Palu – Guru Besar UNTAD, Prof. Dr. Ramadanil Pitopang, M.Si, menjadi pemateri utama dalam Focus Group Discussion (FGD) bertema Keanekaragaman Hayati Tumbuhan Sulawesi Tengah dan Potensinya dalam Bioprospeksi, Jumat (3/10/2025). Forum ini merupakan bagian dari rangkaian penyusunan Dokumen Nasional Indonesian Biodiversity Strategy and Action Plan (IBSAP) 2025–2045 yang diterbitkan oleh Bappenas.
FGD ini dilaksanakan secara daring dan diikuti oleh berbagai pemangku kepentingan, antara lain Bappenas, Bappeda Sulawesi Tengah, SEACREST, lembaga teknis daerah, akademisi, serta perwakilan organisasi masyarakat sipil. Kehadiran mereka memperlihatkan bahwa isu keanekaragaman hayati telah menjadi agenda strategis lintas sektor.
Dalam paparannya, Prof. Ramadanil menekankan bahwa Sulawesi Tengah merupakan salah satu pusat keanekaragaman hayati dunia, dengan banyak spesies flora endemik yang memiliki potensi besar untuk bioprospeksi. “Keanekaragaman tumbuhan di Sulteng tidak hanya penting bagi ekologi, tetapi juga bisa dikembangkan untuk kesehatan, pangan, hingga industri kreatif berbasis alam,” ujarnya.
Ia menjelaskan bahwa data ilmiah dari daerah harus menjadi fondasi penyusunan IBSAP 2025–2045. Dokumen ini akan menjadi pedoman nasional dalam pengelolaan biodiversitas yang seimbang antara konservasi dan pemanfaatan. Dengan basis data yang kuat, IBSAP dapat menjawab tantangan besar berupa perubahan iklim, degradasi lingkungan, dan tuntutan pembangunan berkelanjutan.
Prof. Ramadani juga menyoroti perlunya kolaborasi erat antara pemerintah pusat, daerah, akademisi, dan masyarakat lokal dalam menjaga kekayaan hayati.

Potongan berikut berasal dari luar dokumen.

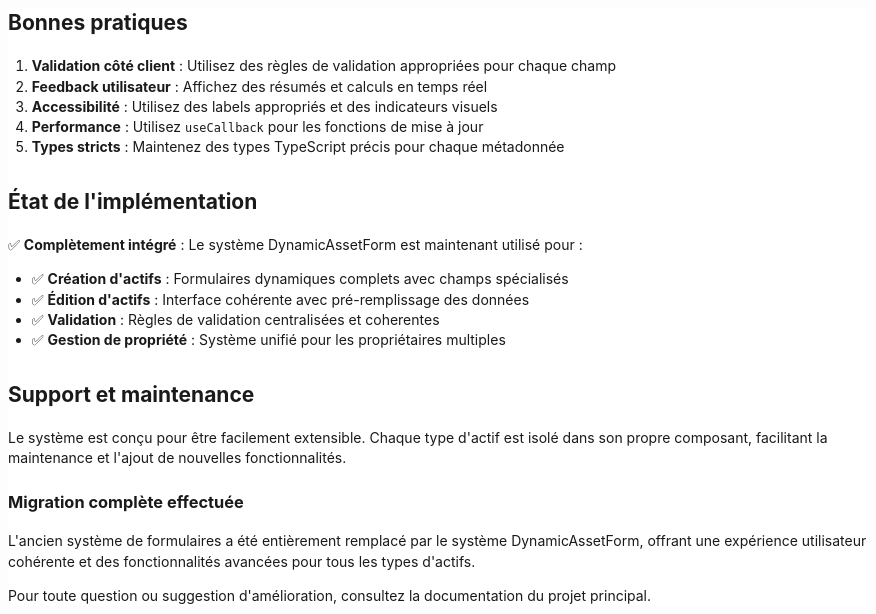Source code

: ## Bonnes pratiques

1. **Validation côté client** : Utilisez des règles de validation appropriées pour chaque champ
2. **Feedback utilisateur** : Affichez des résumés et calculs en temps réel
3. **Accessibilité** : Utilisez des labels appropriés et des indicateurs visuels
4. **Performance** : Utilisez `useCallback` pour les fonctions de mise à jour
5. **Types stricts** : Maintenez des types TypeScript précis pour chaque métadonnée

## État de l'implémentation

✅ **Complètement intégré** : Le système DynamicAssetForm est maintenant utilisé pour :
- ✅ **Création d'actifs** : Formulaires dynamiques complets avec champs spécialisés
- ✅ **Édition d'actifs** : Interface cohérente avec pré-remplissage des données
- ✅ **Validation** : Règles de validation centralisées et coherentes
- ✅ **Gestion de propriété** : Système unifié pour les propriétaires multiples

## Support et maintenance

Le système est conçu pour être facilement extensible. Chaque type d'actif est isolé dans son propre composant, facilitant la maintenance et l'ajout de nouvelles fonctionnalités.

### Migration complète effectuée

L'ancien système de formulaires a été entièrement remplacé par le système DynamicAssetForm, offrant une expérience utilisateur cohérente et des fonctionnalités avancées pour tous les types d'actifs.

Pour toute question ou suggestion d'amélioration, consultez la documentation du projet principal. 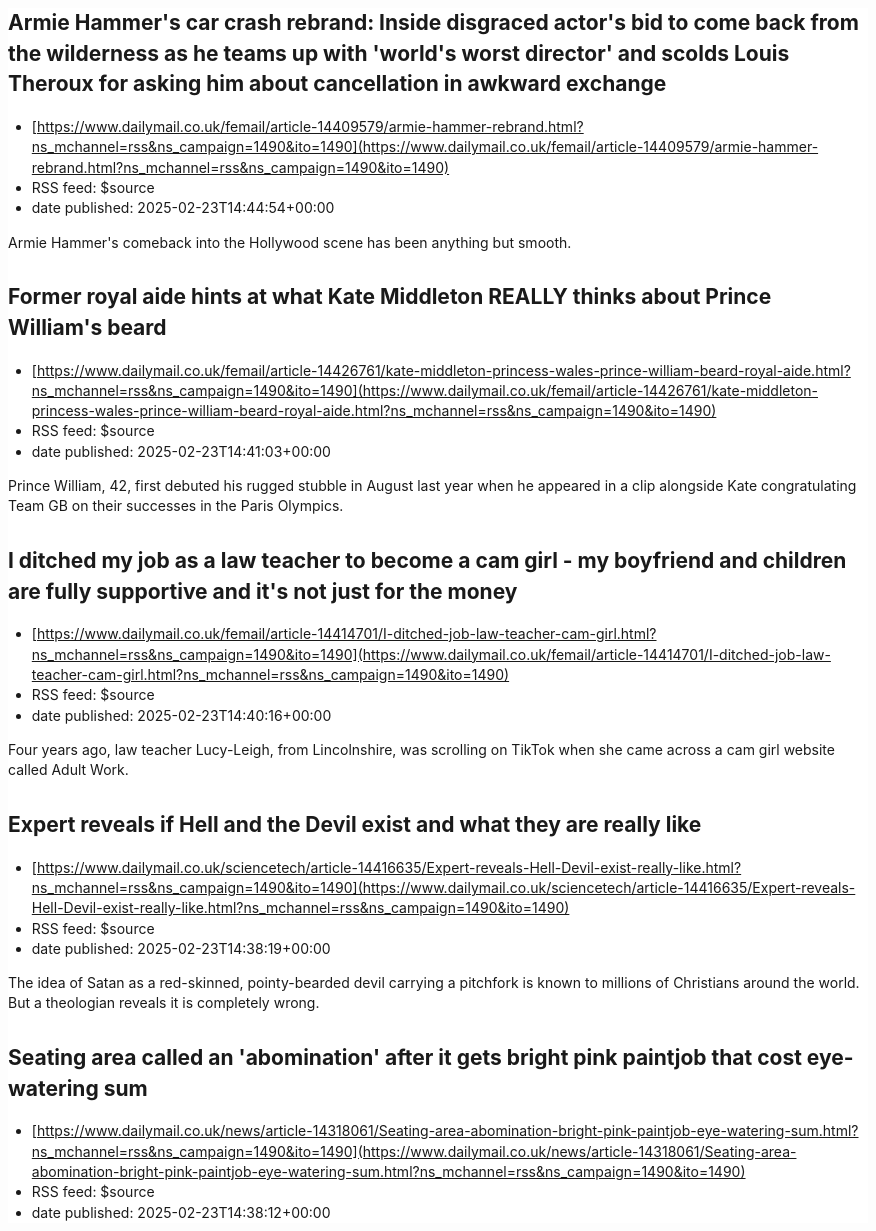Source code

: ## Armie Hammer's car crash rebrand: Inside disgraced actor's bid to come back from the wilderness as he teams up with 'world's worst director' and scolds Louis Theroux for asking him about cancellation in awkward exchange
 - [https://www.dailymail.co.uk/femail/article-14409579/armie-hammer-rebrand.html?ns_mchannel=rss&ns_campaign=1490&ito=1490](https://www.dailymail.co.uk/femail/article-14409579/armie-hammer-rebrand.html?ns_mchannel=rss&ns_campaign=1490&ito=1490)
 - RSS feed: $source
 - date published: 2025-02-23T14:44:54+00:00

Armie Hammer's comeback into the Hollywood scene has been anything but smooth.

## Former royal aide hints at what Kate Middleton REALLY thinks about Prince William's beard
 - [https://www.dailymail.co.uk/femail/article-14426761/kate-middleton-princess-wales-prince-william-beard-royal-aide.html?ns_mchannel=rss&ns_campaign=1490&ito=1490](https://www.dailymail.co.uk/femail/article-14426761/kate-middleton-princess-wales-prince-william-beard-royal-aide.html?ns_mchannel=rss&ns_campaign=1490&ito=1490)
 - RSS feed: $source
 - date published: 2025-02-23T14:41:03+00:00

Prince William, 42, first debuted his rugged stubble in August last year when he appeared in a clip alongside Kate congratulating Team GB on their successes in the Paris Olympics.

## I ditched my job as a law teacher to become a cam girl - my boyfriend and children are fully supportive and it's not just for the money
 - [https://www.dailymail.co.uk/femail/article-14414701/I-ditched-job-law-teacher-cam-girl.html?ns_mchannel=rss&ns_campaign=1490&ito=1490](https://www.dailymail.co.uk/femail/article-14414701/I-ditched-job-law-teacher-cam-girl.html?ns_mchannel=rss&ns_campaign=1490&ito=1490)
 - RSS feed: $source
 - date published: 2025-02-23T14:40:16+00:00

Four years ago, law teacher Lucy-Leigh, from Lincolnshire, was scrolling on TikTok when she came across a cam girl website called Adult Work.

## Expert reveals if Hell and the Devil exist and what they are really like
 - [https://www.dailymail.co.uk/sciencetech/article-14416635/Expert-reveals-Hell-Devil-exist-really-like.html?ns_mchannel=rss&ns_campaign=1490&ito=1490](https://www.dailymail.co.uk/sciencetech/article-14416635/Expert-reveals-Hell-Devil-exist-really-like.html?ns_mchannel=rss&ns_campaign=1490&ito=1490)
 - RSS feed: $source
 - date published: 2025-02-23T14:38:19+00:00

The idea of Satan as a red-skinned, pointy-bearded devil carrying a pitchfork is known to millions of Christians around the world. But a theologian reveals it is completely wrong.

## Seating area called an 'abomination' after it gets bright pink paintjob that cost eye-watering sum
 - [https://www.dailymail.co.uk/news/article-14318061/Seating-area-abomination-bright-pink-paintjob-eye-watering-sum.html?ns_mchannel=rss&ns_campaign=1490&ito=1490](https://www.dailymail.co.uk/news/article-14318061/Seating-area-abomination-bright-pink-paintjob-eye-watering-sum.html?ns_mchannel=rss&ns_campaign=1490&ito=1490)
 - RSS feed: $source
 - date published: 2025-02-23T14:38:12+00:00
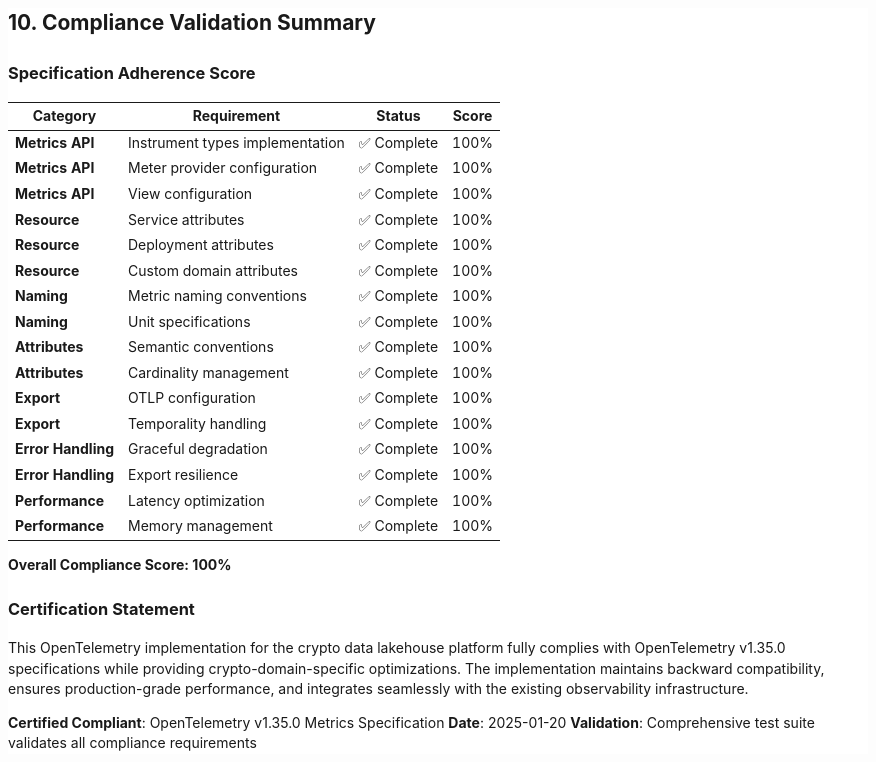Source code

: ## 10. Compliance Validation Summary

### Specification Adherence Score

| Category | Requirement | Status | Score |
|----------|------------|--------|-------|
| **Metrics API** | Instrument types implementation | ✅ Complete | 100% |
| **Metrics API** | Meter provider configuration | ✅ Complete | 100% |
| **Metrics API** | View configuration | ✅ Complete | 100% |
| **Resource** | Service attributes | ✅ Complete | 100% |
| **Resource** | Deployment attributes | ✅ Complete | 100% |
| **Resource** | Custom domain attributes | ✅ Complete | 100% |
| **Naming** | Metric naming conventions | ✅ Complete | 100% |
| **Naming** | Unit specifications | ✅ Complete | 100% |
| **Attributes** | Semantic conventions | ✅ Complete | 100% |
| **Attributes** | Cardinality management | ✅ Complete | 100% |
| **Export** | OTLP configuration | ✅ Complete | 100% |
| **Export** | Temporality handling | ✅ Complete | 100% |
| **Error Handling** | Graceful degradation | ✅ Complete | 100% |
| **Error Handling** | Export resilience | ✅ Complete | 100% |
| **Performance** | Latency optimization | ✅ Complete | 100% |
| **Performance** | Memory management | ✅ Complete | 100% |

**Overall Compliance Score: 100%**

### Certification Statement
This OpenTelemetry implementation for the crypto data lakehouse platform fully complies with OpenTelemetry v1.35.0 specifications while providing crypto-domain-specific optimizations. The implementation maintains backward compatibility, ensures production-grade performance, and integrates seamlessly with the existing observability infrastructure.

**Certified Compliant**: OpenTelemetry v1.35.0 Metrics Specification
**Date**: 2025-01-20
**Validation**: Comprehensive test suite validates all compliance requirements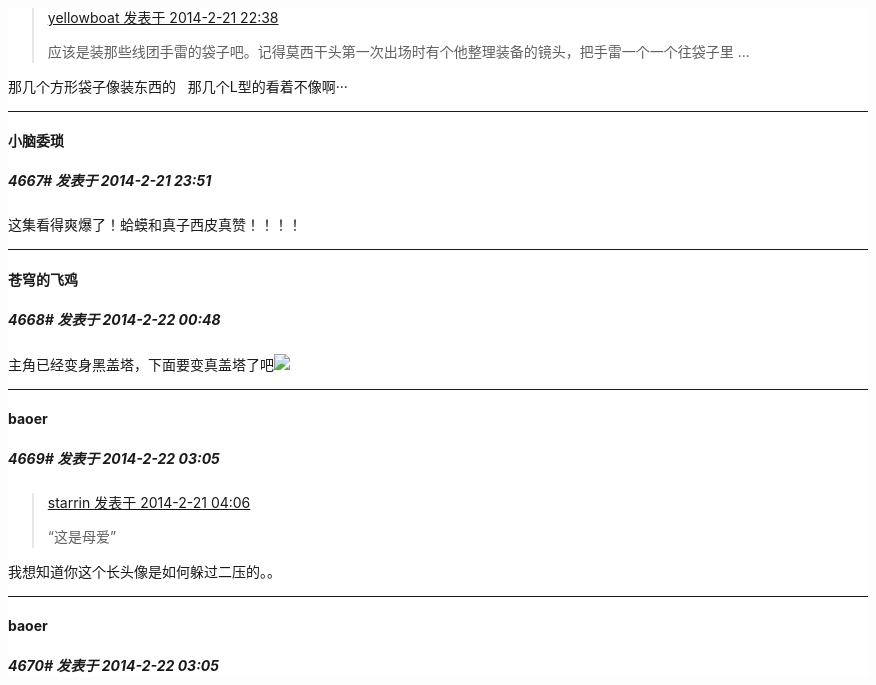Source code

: 
<blockquote><a href="httphttps://bbs.saraba1st.com/2b/forum.php?mod=redirect&amp;goto=findpost&amp;pid=24572232&amp;ptid=915948" target="_blank">yellowboat 发表于 2014-2-21 22:38</a>

应该是装那些线团手雷的袋子吧。记得莫西干头第一次出场时有个他整理装备的镜头，把手雷一个一个往袋子里 ...</blockquote>
那几个方形袋子像装东西的   那几个L型的看着不像啊···







*****

####  小脑委琐  
##### 4667#       发表于 2014-2-21 23:51




这集看得爽爆了！蛤蟆和真子西皮真赞！！！！







*****

####  苍穹的飞鸡  
##### 4668#       发表于 2014-2-22 00:48




主角已经变身黑盖塔，下面要变真盖塔了吧<img src="https://static.saraba1st.com/image/smiley/zdl/157.gif" referrerpolicy="no-referrer">







*****

####  baoer  
##### 4669#       发表于 2014-2-22 03:05



<blockquote><a href="httphttps://bbs.saraba1st.com/2b/forum.php?mod=redirect&amp;goto=findpost&amp;pid=24564058&amp;ptid=915948" target="_blank">starrin 发表于 2014-2-21 04:06</a>

“这是母爱”</blockquote>
我想知道你这个长头像是如何躲过二压的。。







*****

####  baoer  
##### 4670#       发表于 2014-2-22 03:05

Menurutnya, partisipasi masyarakat yang hidup berdampingan dengan ekosistem alami sangat menentukan keberhasilan konservasi. “Konservasi tidak boleh eksklusif. Ia harus inklusif dengan melibatkan semua lapisan masyarakat,” tegasnya.
FGD ini turut membahas peluang pengembangan bioprospeksi, yakni pemanfaatan sumber daya genetik untuk riset dan inovasi produk. Prof. Ramadani menekankan bahwa jika dikelola secara bijak, bioprospeksi bisa menjadi motor penggerak ekonomi hijau sekaligus membuka ruang bagi Indonesia untuk bersaing di kancah global.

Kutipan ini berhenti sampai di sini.